Core-collapse supernovae in low-metallicity environments and future all-sky transient surveys

Aims. Massive stars in low-metallicity environments may produce exotic explosions such as long-duration gamma-ray bursts and pair-instability supernovae when they die as core-collapse supernovae (CCSNe). Such events are predicted to be relatively common in the early Universe during the first episodes of star-formation. To understand these distant explosions it is vital to study nearby CCSNe arising in low-metallicity environments to determine if the explosions have different characteristics to those studied locally in high-metallicity galaxies. Many of the nearby supernova searches concentrate their efforts on high star-formation rate galaxies, hence biasing the discoveries to metal rich regimes. Here we determine the feasibility of searching for these CCSNe in metal-poor dwarf galaxies using various survey strategies. Methods. We determine oxygen abundances and star-formation rates for all spectroscopically typed star-forming galaxies in the Sloan Digital Sky Survey, Data Release 5, within z = 0.04. We then estimate the CCSN rates for sub-samples of galaxies with differing upper-metallicity limits. Using Monte-Carlo simulations we then predict the fraction of these CCSNe that we can expect to detect using different survey strategies. We test survey capabilities using a single 2 m telescope, a network of 2 m telescopes, and the upcoming all-sky surveys of the Pan-STARRS and LSST systems. Results. Using a single 2 m telescope (with a standard CCD camera) search we predict a detection rate of similar to 1.3 CCSNe yr(-1) in galaxies with metallicities below 12 + log(O/H) < 8.2 which are within a volume that will allow detailed follow-up with 4 m and 8 m telescopes (z = 0.04). With a network of seven 2 m telescopes we estimate similar to 9.3 CCSNe yr(-1) could be found, although this would require more than 1000 h of telescope time allocated to the network.
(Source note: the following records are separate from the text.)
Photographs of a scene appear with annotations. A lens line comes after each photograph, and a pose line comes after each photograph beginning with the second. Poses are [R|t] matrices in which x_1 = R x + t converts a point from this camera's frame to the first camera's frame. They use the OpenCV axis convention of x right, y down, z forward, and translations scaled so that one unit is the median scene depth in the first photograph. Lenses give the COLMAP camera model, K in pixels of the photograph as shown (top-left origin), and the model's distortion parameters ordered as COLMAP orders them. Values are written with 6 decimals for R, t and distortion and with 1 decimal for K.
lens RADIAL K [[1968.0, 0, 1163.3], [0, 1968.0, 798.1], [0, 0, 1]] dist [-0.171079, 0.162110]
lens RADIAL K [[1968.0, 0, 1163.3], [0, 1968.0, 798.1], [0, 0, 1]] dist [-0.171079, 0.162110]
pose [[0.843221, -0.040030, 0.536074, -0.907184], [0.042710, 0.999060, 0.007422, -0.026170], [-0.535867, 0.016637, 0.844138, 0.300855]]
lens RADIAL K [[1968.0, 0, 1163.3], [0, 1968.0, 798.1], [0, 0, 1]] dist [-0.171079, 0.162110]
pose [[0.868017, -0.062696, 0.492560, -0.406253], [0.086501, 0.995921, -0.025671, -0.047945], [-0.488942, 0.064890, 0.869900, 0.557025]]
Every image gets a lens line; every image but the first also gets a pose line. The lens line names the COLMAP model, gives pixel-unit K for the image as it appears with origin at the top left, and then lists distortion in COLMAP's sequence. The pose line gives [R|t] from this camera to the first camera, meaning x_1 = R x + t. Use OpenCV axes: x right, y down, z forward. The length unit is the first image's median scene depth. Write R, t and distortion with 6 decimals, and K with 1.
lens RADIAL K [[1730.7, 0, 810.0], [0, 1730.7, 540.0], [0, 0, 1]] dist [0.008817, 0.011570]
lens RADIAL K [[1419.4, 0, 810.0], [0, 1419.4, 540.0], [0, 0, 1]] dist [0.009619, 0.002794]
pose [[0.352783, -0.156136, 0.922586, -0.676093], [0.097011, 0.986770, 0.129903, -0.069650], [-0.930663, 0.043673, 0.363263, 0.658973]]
Within the same radial distance, a volume-limited search in the future Pan-STARRS PS1 all-sky survey should uncover 12.5 CCSNe yr(-1) in low-metallicity galaxies. Over a period of a few years this would allow a detailed comparison of their properties. We then extend our calculations to determine the total numbers of CCSNe that can potentially be found in magnitude-limited surveys with PS1 (24 000 yr(-1), within z less than or similar to 0.6), PS4 (69 000 yr(-1), within z less than or similar to 0.8) and LSST (160 000 yr(-1), within z less than or similar to 0.9) surveys.